However a new study has found that it’s actually a really unwise decision to shop for anything at all on an empty stomach.
It seems that hunger leads us to buy anything, from very-bad-for-you snacks to highly improbable and deeply unflattering items of clothing.
Published in the Proceedings of the National Academy of Sciences journal, researchers unpicked the phenomenon of hunger spending.
It turns out that when we’re hungry just about anything will do.
“[H]unger renders acquisition-related concepts and behaviors more accessible” they wrote.

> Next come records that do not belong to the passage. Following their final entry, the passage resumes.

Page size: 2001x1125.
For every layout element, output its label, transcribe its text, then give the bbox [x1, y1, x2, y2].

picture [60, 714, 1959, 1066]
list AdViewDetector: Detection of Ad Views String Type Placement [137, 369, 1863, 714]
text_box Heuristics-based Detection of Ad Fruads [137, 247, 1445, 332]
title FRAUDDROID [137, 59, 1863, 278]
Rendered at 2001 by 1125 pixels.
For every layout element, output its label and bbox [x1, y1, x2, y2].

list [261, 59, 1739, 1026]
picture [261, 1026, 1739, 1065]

As Tom Jacobs writes of the study, “It appears that, when tempted by things to buy, the internal message ‘I want food’ gets pared down to simply ‘I want.'”

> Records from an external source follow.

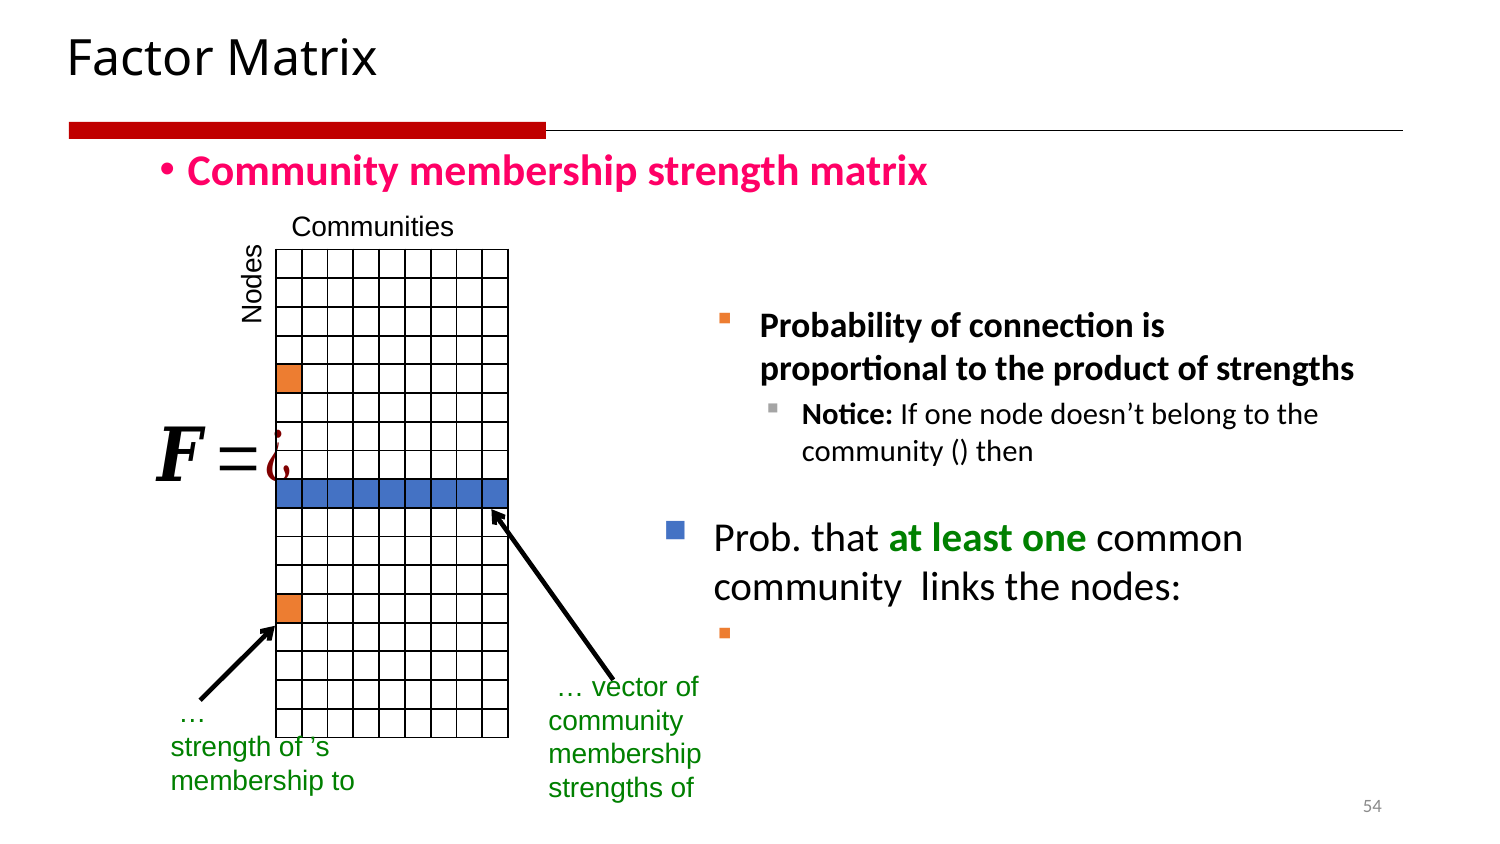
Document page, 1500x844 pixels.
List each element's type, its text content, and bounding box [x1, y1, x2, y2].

table_cell [354, 652, 378, 679]
table_cell [483, 394, 507, 421]
table_cell [380, 624, 404, 650]
table_cell [457, 624, 481, 650]
table_cell [303, 624, 327, 650]
table_cell [328, 423, 352, 450]
table_cell [328, 480, 352, 507]
table_cell [457, 308, 481, 335]
table_cell [432, 423, 456, 450]
table_cell [483, 279, 507, 306]
table_cell [303, 394, 327, 421]
table_cell [328, 710, 352, 737]
table_cell [303, 710, 327, 737]
table_cell [354, 423, 378, 450]
table_cell [328, 337, 352, 363]
table_cell [303, 681, 327, 708]
table_cell [380, 423, 404, 450]
table_cell [457, 480, 481, 507]
table_cell [354, 681, 378, 708]
table_cell [328, 279, 352, 306]
table_cell [277, 423, 301, 450]
table_cell [277, 365, 301, 392]
table_cell [354, 480, 378, 507]
table_cell [432, 279, 456, 306]
table_cell [328, 394, 352, 421]
table_cell [406, 308, 430, 335]
table_cell [277, 652, 301, 679]
table_cell [303, 509, 327, 536]
table_cell [380, 451, 404, 478]
table_cell [483, 681, 507, 708]
table_cell [354, 365, 378, 392]
table_cell [303, 308, 327, 335]
table_cell [380, 394, 404, 421]
table_header [354, 250, 378, 277]
table_cell [483, 595, 491, 622]
table_cell [380, 365, 404, 392]
table_header [457, 250, 481, 277]
table_cell [328, 308, 352, 335]
table_cell [328, 681, 352, 708]
table_cell [277, 279, 301, 306]
table_header [328, 250, 352, 277]
table_cell [457, 509, 481, 536]
table_cell [432, 394, 456, 421]
table_cell [380, 652, 404, 679]
table_cell j [303, 595, 327, 622]
table_cell [406, 451, 430, 478]
table_cell [432, 710, 456, 737]
table_cell [354, 337, 378, 363]
table_cell [406, 624, 430, 650]
table_cell [432, 566, 456, 593]
table_cell [328, 652, 352, 679]
table_cell [303, 537, 327, 564]
table_cell [354, 308, 378, 335]
table_cell [432, 365, 456, 392]
table_cell [457, 365, 481, 392]
table_cell [432, 480, 456, 507]
table_cell [406, 423, 430, 450]
table_header [483, 250, 507, 277]
table_cell [303, 279, 327, 306]
table_cell [406, 537, 430, 564]
table_cell [483, 480, 507, 507]
table_cell [380, 681, 404, 708]
table_cell [457, 451, 481, 478]
table_cell [354, 595, 378, 622]
table_cell [432, 681, 456, 708]
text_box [200, 625, 275, 701]
table_cell [328, 595, 352, 622]
table_cell [406, 652, 430, 679]
table_cell [432, 652, 456, 679]
table_cell [406, 509, 430, 536]
table_cell [277, 337, 301, 363]
text_box [68, 121, 547, 130]
table_cell [380, 537, 404, 564]
table_cell [328, 509, 352, 536]
table_header [303, 250, 327, 277]
table_cell [483, 451, 507, 478]
table_cell [457, 710, 481, 737]
table_cell [277, 509, 301, 536]
table_cell [457, 337, 481, 363]
table_cell [380, 566, 404, 593]
table_cell [457, 537, 481, 564]
table_cell [277, 451, 301, 478]
table_cell [483, 710, 507, 737]
table_cell [432, 308, 456, 335]
table_cell [457, 394, 481, 421]
text_box [68, 131, 547, 140]
table_cell [354, 566, 378, 593]
table_cell [354, 451, 378, 478]
table_cell [354, 624, 378, 650]
table_cell [277, 624, 301, 650]
table_cell [303, 423, 327, 450]
table_cell [406, 365, 430, 392]
table_cell [406, 595, 430, 622]
table_cell [432, 451, 456, 478]
table_cell [457, 681, 481, 708]
table_cell [303, 480, 327, 507]
table_cell [406, 480, 430, 507]
table_cell [303, 337, 327, 363]
table_cell [380, 480, 404, 507]
table_cell [303, 652, 327, 679]
table_cell [328, 451, 352, 478]
text_box Communities [276, 201, 470, 250]
table_header [380, 250, 404, 277]
table_header [406, 250, 430, 277]
table_cell [328, 624, 352, 650]
table_cell [457, 595, 481, 622]
table_cell [457, 566, 481, 593]
table_cell [354, 537, 378, 564]
table_cell [483, 566, 491, 593]
table_cell [406, 337, 430, 363]
table_cell [483, 537, 491, 564]
table_cell [432, 537, 456, 564]
table_cell [354, 279, 378, 306]
table_cell [483, 509, 491, 536]
table_cell [483, 624, 491, 650]
table_cell [432, 624, 456, 650]
table_cell [483, 652, 491, 679]
table_cell [380, 308, 404, 335]
table_cell [277, 710, 301, 737]
text_box Nodes [225, 229, 275, 340]
table_cell [380, 279, 404, 306]
table_cell [432, 337, 456, 363]
table_cell [380, 595, 404, 622]
table_cell [432, 595, 456, 622]
table_cell [457, 423, 481, 450]
slide_number 54 [1059, 782, 1397, 827]
table_cell [406, 710, 430, 737]
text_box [491, 509, 614, 680]
table_cell [406, 279, 430, 306]
table_cell [457, 279, 481, 306]
table_cell [277, 595, 301, 622]
table_cell [303, 365, 327, 392]
table_cell [483, 308, 507, 335]
table_header [277, 250, 301, 277]
table_cell [303, 566, 327, 593]
table_cell [354, 710, 378, 737]
table_cell [277, 681, 301, 708]
table_cell [354, 509, 378, 536]
table_cell [406, 566, 430, 593]
table_cell [354, 394, 378, 421]
table_cell [483, 337, 507, 363]
table_cell [380, 710, 404, 737]
table_cell [406, 394, 430, 421]
table_cell [328, 537, 352, 564]
table_cell [380, 337, 404, 363]
table_cell [406, 681, 430, 708]
table_cell [277, 480, 301, 507]
table_cell [328, 365, 352, 392]
table_cell [277, 537, 301, 564]
table_cell [483, 423, 507, 450]
table_cell [457, 652, 481, 679]
table_cell [277, 394, 301, 421]
table_cell [303, 451, 327, 478]
table_cell [277, 566, 301, 593]
table_header [432, 250, 456, 277]
table_cell [380, 509, 404, 536]
table_cell [328, 566, 352, 593]
table_cell [483, 365, 507, 392]
table_cell [277, 308, 301, 335]
table_cell [432, 509, 456, 536]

Think about what you might put in your trolley when practically delirious with hunger, and then think about what damage you might do to your credit card – and relationship – when buying a present for your mother-in-law.
“We’d like to make consumers aware of the possibility that if they go shopping on an empty stomach, they might spend more money than they intend to,” lead researcher of the study Alison Jing Xu, an assistant professor of marketing at the University of Minnesota.
She also had this matter-of-fact piece of advice for future shoppers in The New Scientist. “So [they] better feed themselves before they go out.”
Or you could just make like everybody else and online shop while eating a tub of Ben & Jerry’s that you bought in a famished pre-dinner grocery shop at the same time. Funnily enough, it might save you money.